**Text under study**
※
Classroom Dynamics Research
Conference Presentation (upcoming):: Multimodal Speaker Identification in Classroom Environments
Automated analysis of K-12 classroom dynamics faces challenges due to background noise and variable child speech, often confounding acoustic-only models. This study evaluates a multimodal speaker identification framework anchoring acoustic embeddings with LLM-derived semantic context. Using a subset of the EDSI dataset (8 math classrooms, N = 2,801 utterances), we found an acoustic baseline (ECAPA-TDNN) achieved only 39.0% accuracy. By integrating transcript-based ”contextual anchoring” into a gradient boosting classifier, our multimodal approach raised student identification to 50.3%. Performance also improved for utterances over 5 seconds, reaching 76.9% accuracy (vs. 64.9% baseline) with a 90.9% Top-3 accuracy. Additionally, the model distinguished teacher vs. student roles with 99.3% accuracy. This approach advances the feasibility of automated feedback systems capable of considering individual student participation, a crucial step for supporting equitable instruction at scale.
Preprint available soon.
citation: Chrzan, M. L., Krishnaswamy, M., Gibboni, R., Wetstone, K., Tabatabaee, S., Ai, W., & Liu, J. (2026, May). Multimodal Speaker Identification in Classroom Environments. Stanford Educational Data Science (EDS) Conference, Stanford, CA. Accepted for Presentation.
※
**Given data**

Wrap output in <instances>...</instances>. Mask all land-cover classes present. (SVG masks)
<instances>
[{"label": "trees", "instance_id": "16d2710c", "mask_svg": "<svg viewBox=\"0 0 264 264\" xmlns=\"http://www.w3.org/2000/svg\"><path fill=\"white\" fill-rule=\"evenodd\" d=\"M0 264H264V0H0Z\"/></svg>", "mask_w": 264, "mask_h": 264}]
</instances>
※
**Work request A**
Reproduce word for word the stretch of the classroom speaker identification abstract from "Preprint available soon." through "Accepted for Presentation.".
**Work request B**
In the classroom speaker identification abstract, how accurately did the model distinguish teacher from student roles?
**Work request C**
For each statement, say whether it agrees with the classroom speaker identification abstract, and quote the text's deciding words: (i) The subset of the EDSI dataset came from 8 math classrooms. (ii) The multimodal approach raised student identification to 64.9%. (iii) The preprint is already available.

**Answer box A**
Preprint available soon.
citation: Chrzan, M. L., Krishnaswamy, M., Gibboni, R., Wetstone, K., Tabatabaee, S., Ai, W., & Liu, J. (2026, May). Multimodal Speaker Identification in Classroom Environments. Stanford Educational Data Science (EDS) Conference, Stanford, CA. Accepted for Presentation.

**Answer box B**
99.3%

**Answer box C**
(i) Yes: "8 math classrooms, N = 2,801 utterances"
(ii) No: "our multimodal approach raised student identification to 50.3%"
(iii) No: "Preprint available soon."